* _Task directions_: Lay out the listing as a JSON list of strings, one string for each line, with blank lines and the pictures left out.

☆ ☆ ☆ ☆ ☆ ☆ ☆

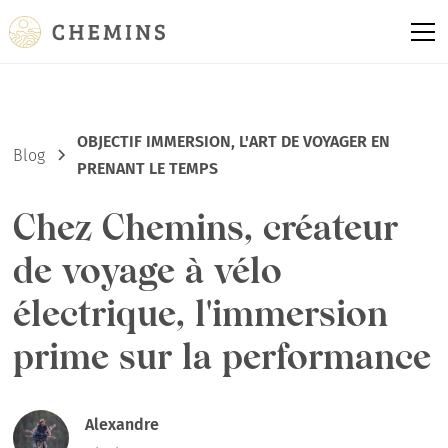
OBJECTIF IMMERSION, L'ART DE VOYAGER EN
Blog
PRENANT LE TEMPS
Chez Chemins, créateur
de voyage à vélo
électrique, l'immersion
prime sur la performance
Alexandre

☆ ☆ ☆ ☆ ☆ ☆ ☆

* _Response to this task_:
[
  "OBJECTIF IMMERSION, L'ART DE VOYAGER EN",
  "Blog",
  "PRENANT LE TEMPS",
  "Chez Chemins, créateur",
  "de voyage à vélo",
  "électrique, l'immersion",
  "prime sur la performance",
  "Alexandre"
]